[Diagnosis and treatment of obstructive sleep apnea hypopnea syndrome in children with risk factors].

Zhonghua Er Bi Yan Hou Tou Jing Wai Ke Za Zhi

Department of Otorhinolaryngology, Guangzhou Children's Hospital, Guangzhou 510120, China.

Published: December 2008

Objective: To analyse the clinical features of children with obstructive sleep apnea-hypopnea syndrome (OSAHS), accompanying with risk factors.

Methods: The clinic data of 19 patients treated in the Department of Otorhinolaryngology of Guangzhou Children's Hospital between January 2005 to January 2008 were investigated retrospectively. Among them, 5 were < 2 years old, 6 with craniofacial deformity: small mandible and (or) mandibular retrusion (5 cases), transverse facial cleft (1 case), Down's syndrome (2 cases), cerebral palsy (2 cases), chronic bronchitis (3 cases) and mucopolysaccharidoses (1 case). Nineteen patients with symptoms of snoring, mouth breathing, were diagnosed as OSAHS by polysomnography (PSG) and treated by tonsillectomy and (or) adenoidectomy in hospital. All patients were closely followed-up.

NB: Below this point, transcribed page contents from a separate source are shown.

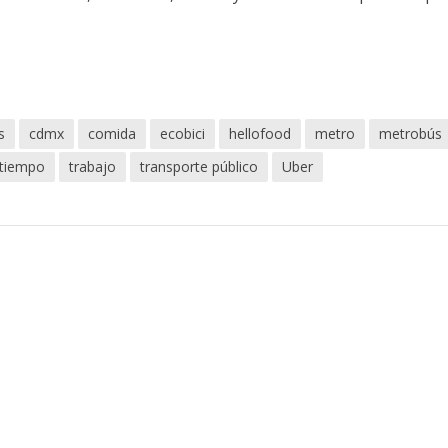
s
cdmx
comida
ecobici
hellofood
metro
metrobús
tiempo
trabajo
transporte público
Uber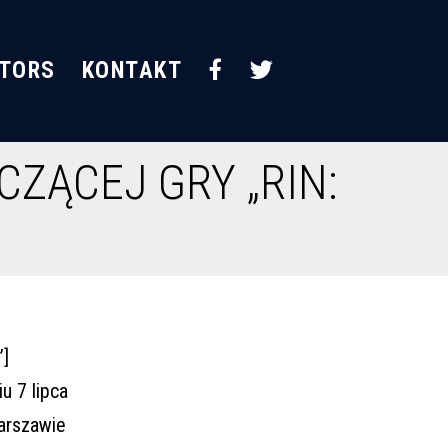
STORS
KONTAKT
ZĄCEJ GRY „RIN:
”]
u 7 lipca
Warszawie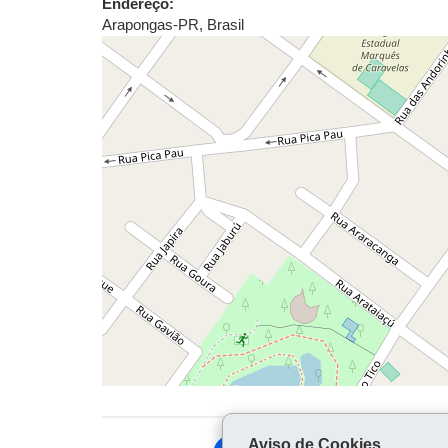
Endereço:
Arapongas
-
PR
,
Brasil
Aviso de Cookies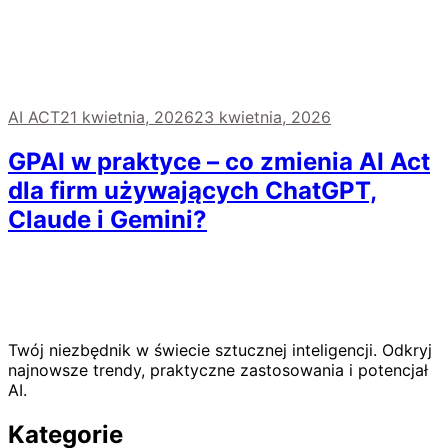
AI ACT
21 kwietnia, 2026
23 kwietnia, 2026
GPAI w praktyce – co zmienia AI Act
dla firm używających ChatGPT,
Claude i Gemini?
Twój niezbędnik w świecie sztucznej inteligencji. Odkryj
najnowsze trendy, praktyczne zastosowania i potencjał
AI.
Kategorie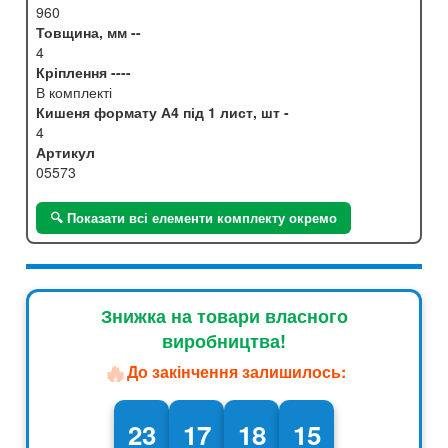
960
Товщина, мм --
4
Кріплення ----
В комплекті
Кишеня формату А4 під 1 лист, шт -
4
Артикул
05573
🔍 Показати всі елементи комплекту окремо
Знижка на товари власного
виробництва!
🔥
До закінчення залишилось:
23
17
18
13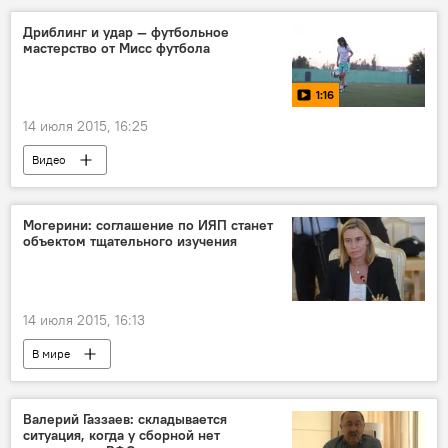
Дриблинг и удар — футбольное
мастерство от Мисс футбола
1:16
14 июля 2015, 16:25
Видео
Могерини: соглашение по ИЯП станет
объектом тщательного изучения
14 июля 2015, 16:13
В мире
Валерий Газзаев: складывается
ситуация, когда у сборной нет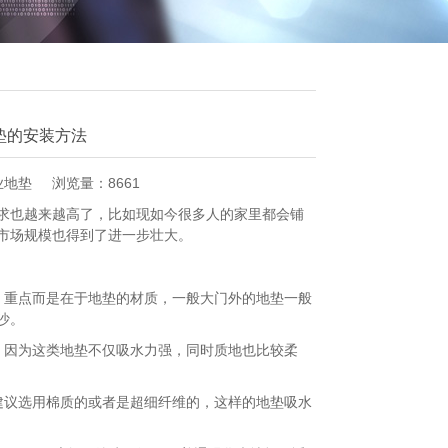
垫的安装方法
业地垫
浏览量：8661
也越来越高了，比如现如今很多人的家里都会铺
市场规模也得到了进一步壮大。
重点而是在于地垫的材质，一般大门外的地垫一般
沙。
因为这类地垫不仅吸水力强，同时质地也比较柔
议选用棉质的或者是超细纤维的，这样的地垫吸水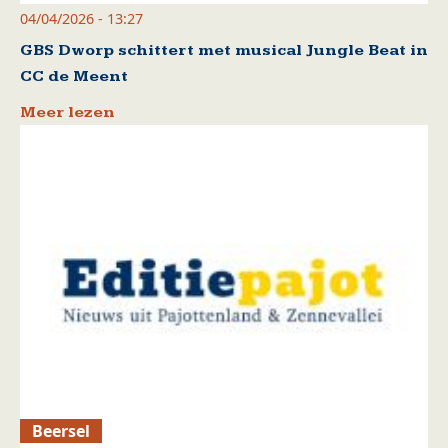
04/04/2026 - 13:27
GBS Dworp schittert met musical Jungle Beat in
CC de Meent
Meer lezen
Beersel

Results: Fourteen patients underwent PSG 6 months to 1 year after operation, 11 patients recovered, the median [percentiles 25; percentiles 75] apnea-hypopnea index (AHI) decreased from the pre-operative 22.5 [16.5; 24.3] times/h to 2.0 [1.5; 4.3] times/h, and the lowest oxygen saturation (LSaO(2)) before operation was 0.63, and was higher than 0.92 after operation, 1 case accompanying with chronic bronchitis, the pulmonary hypertension was improved after operation. One case with Down's syndrome was not significantly improved, preoperative AHI and LSaO(2) was 22.4 times/h and 0.67, and after operation was 14.2 and 0.84; 2 cases accepted adenoidectomy only, snoring, mouth breathing reappeared 3 months after operation, pre-operative PSG results showed AHI 24.6 times/h and 26.6 times/h, LSaO(2) was 0.69 and 0.73, after operation the AHI was 10.6 times/h and 8.5 times/h, LSaO(2) was 0.90 and 0.88, the symptoms disappeared after adenotonsillectomy. Five cases did not have PSG because they lived far away in the other cities, their pre-operative PSG showed AHI 16.4 to 26.2 times/h, LSaO(2) was 0.65 to 0.76. One year after operation, these patients were followed-up by telephone, 4 children were significantly improved, 1 case with mandibular symptoms showed no improvement.

Conclusions: For OSAHS children accompanying with risk factors, if they have adenoid and tonsil hypertrophy, adenotonsillectomy is the major treatment. Because of the existence of risk factors, perioperative risk increased, even the failure of operation. so these patients must be comprehensively assessed before operation. Satisfied results can be achieved by close observation after operation and management of complications as soon as possible.